Problem requirements: In the material below, edit the part that opens with the line containing "relevantní, co uděláš?" and closes with the line containing "(overfitting), nutné testování": give those lines again with "selekce atributů" changed to "výběr atributů" and nothing else altered.

Records for this exercise:
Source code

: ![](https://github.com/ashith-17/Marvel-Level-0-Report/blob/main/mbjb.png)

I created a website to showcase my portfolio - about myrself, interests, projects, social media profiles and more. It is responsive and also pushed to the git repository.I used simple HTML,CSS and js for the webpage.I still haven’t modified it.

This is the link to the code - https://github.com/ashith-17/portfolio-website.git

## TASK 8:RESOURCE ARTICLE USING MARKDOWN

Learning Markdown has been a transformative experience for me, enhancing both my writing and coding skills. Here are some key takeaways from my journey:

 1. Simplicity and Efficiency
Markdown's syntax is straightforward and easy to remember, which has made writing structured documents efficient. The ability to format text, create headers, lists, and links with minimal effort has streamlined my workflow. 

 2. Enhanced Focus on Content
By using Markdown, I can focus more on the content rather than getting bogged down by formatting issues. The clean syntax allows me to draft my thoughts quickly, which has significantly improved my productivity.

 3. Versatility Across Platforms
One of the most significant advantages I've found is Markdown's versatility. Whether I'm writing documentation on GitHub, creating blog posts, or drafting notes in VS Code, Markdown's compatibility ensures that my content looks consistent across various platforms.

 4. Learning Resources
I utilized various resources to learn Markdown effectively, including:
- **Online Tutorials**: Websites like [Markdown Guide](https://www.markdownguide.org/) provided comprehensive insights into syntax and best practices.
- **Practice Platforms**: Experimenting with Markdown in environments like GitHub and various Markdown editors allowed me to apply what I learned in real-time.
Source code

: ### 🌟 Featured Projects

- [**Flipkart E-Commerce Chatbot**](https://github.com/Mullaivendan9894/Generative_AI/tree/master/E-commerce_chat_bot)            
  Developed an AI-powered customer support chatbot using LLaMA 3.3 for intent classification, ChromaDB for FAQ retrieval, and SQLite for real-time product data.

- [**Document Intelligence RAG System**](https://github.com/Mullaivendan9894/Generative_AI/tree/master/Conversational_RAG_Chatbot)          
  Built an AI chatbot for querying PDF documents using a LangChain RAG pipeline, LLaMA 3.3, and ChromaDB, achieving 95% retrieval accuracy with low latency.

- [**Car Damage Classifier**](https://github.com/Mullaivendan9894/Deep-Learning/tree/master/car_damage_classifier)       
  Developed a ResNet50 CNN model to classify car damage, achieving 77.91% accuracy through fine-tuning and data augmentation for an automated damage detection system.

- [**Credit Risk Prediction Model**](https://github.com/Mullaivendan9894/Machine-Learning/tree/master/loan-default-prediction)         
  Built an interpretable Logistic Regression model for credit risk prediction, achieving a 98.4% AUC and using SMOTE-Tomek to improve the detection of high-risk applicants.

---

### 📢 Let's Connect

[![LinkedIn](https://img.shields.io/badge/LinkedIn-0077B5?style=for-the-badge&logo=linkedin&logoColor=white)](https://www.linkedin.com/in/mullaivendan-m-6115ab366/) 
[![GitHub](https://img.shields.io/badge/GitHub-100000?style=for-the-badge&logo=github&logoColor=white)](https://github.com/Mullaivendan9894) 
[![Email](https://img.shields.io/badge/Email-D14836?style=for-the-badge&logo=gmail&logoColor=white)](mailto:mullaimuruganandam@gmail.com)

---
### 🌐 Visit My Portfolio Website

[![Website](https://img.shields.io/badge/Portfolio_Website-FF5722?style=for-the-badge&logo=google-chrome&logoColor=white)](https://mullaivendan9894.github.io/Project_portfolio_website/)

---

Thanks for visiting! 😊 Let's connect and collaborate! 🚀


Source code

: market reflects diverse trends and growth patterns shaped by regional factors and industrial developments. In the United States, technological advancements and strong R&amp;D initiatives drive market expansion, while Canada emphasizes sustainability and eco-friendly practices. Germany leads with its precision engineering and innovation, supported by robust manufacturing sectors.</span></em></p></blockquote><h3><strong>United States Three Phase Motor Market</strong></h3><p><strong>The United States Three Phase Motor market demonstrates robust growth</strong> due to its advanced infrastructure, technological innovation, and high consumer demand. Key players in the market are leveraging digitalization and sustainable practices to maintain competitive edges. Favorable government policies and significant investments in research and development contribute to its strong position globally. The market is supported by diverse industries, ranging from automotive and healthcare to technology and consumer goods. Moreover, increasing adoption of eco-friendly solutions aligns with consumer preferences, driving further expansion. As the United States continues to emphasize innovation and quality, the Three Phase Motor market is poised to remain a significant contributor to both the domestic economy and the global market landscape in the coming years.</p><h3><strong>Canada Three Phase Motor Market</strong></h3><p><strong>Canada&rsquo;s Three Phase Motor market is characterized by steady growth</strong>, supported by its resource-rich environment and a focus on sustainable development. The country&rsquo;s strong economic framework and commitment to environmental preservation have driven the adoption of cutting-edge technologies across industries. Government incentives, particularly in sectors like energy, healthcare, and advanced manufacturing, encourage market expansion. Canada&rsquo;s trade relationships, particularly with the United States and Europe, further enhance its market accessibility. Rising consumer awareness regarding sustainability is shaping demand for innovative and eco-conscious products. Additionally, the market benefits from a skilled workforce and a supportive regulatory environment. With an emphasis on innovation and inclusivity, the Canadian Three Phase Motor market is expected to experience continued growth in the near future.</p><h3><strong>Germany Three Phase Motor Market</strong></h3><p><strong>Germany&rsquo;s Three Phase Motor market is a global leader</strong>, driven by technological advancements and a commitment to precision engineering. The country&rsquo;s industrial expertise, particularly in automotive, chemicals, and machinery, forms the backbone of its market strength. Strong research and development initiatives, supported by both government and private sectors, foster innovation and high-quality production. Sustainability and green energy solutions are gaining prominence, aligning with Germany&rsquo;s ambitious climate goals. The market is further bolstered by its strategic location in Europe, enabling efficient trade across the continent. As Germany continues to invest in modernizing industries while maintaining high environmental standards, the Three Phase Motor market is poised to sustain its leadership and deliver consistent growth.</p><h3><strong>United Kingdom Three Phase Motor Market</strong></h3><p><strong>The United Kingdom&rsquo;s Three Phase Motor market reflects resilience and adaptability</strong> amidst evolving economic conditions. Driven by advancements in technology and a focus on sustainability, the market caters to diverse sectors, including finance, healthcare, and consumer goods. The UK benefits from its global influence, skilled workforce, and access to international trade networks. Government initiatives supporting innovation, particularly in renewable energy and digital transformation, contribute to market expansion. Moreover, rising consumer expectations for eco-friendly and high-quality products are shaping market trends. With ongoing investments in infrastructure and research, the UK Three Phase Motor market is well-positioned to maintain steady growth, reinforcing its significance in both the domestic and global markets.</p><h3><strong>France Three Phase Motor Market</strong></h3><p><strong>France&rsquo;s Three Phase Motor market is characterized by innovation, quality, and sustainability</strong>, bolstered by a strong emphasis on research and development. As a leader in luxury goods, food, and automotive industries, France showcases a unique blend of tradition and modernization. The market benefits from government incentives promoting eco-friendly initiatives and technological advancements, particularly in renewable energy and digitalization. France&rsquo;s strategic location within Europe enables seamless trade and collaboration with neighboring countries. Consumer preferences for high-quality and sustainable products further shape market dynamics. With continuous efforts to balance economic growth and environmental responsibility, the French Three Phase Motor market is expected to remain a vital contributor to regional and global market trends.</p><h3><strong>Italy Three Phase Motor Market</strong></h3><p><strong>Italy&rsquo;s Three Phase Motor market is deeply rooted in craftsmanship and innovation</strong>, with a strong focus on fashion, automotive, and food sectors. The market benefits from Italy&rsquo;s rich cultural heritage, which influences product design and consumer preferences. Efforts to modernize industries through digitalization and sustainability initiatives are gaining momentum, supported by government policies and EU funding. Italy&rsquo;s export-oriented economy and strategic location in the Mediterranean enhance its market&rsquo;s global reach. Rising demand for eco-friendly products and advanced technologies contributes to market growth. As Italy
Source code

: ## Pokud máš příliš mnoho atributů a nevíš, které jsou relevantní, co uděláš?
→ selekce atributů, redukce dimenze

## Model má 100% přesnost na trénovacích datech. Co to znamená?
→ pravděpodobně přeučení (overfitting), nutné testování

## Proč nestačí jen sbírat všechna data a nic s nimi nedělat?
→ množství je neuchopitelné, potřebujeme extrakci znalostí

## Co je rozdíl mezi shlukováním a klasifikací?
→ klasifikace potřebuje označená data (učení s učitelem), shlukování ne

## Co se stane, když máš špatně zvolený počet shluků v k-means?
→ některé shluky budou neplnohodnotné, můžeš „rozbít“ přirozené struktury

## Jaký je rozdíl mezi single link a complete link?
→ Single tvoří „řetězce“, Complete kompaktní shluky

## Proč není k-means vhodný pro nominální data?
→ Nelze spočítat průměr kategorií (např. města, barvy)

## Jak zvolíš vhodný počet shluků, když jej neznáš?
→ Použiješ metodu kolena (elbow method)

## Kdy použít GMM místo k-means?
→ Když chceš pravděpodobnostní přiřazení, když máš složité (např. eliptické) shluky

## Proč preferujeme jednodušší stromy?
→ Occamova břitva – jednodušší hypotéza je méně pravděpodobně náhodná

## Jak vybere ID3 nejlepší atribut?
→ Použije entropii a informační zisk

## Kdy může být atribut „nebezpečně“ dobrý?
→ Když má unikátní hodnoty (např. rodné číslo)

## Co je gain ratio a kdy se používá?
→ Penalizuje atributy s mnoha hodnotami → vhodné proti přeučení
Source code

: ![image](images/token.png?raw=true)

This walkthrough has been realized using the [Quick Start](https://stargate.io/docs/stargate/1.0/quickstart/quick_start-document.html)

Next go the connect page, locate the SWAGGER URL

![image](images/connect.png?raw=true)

Your solution:
: ## Pokud máš příliš mnoho atributů a nevíš, které jsou relevantní, co uděláš?
→ výběr atributů, redukce dimenze

## Model má 100% přesnost na trénovacích datech. Co to znamená?
→ pravděpodobně přeučení (overfitting), nutné testování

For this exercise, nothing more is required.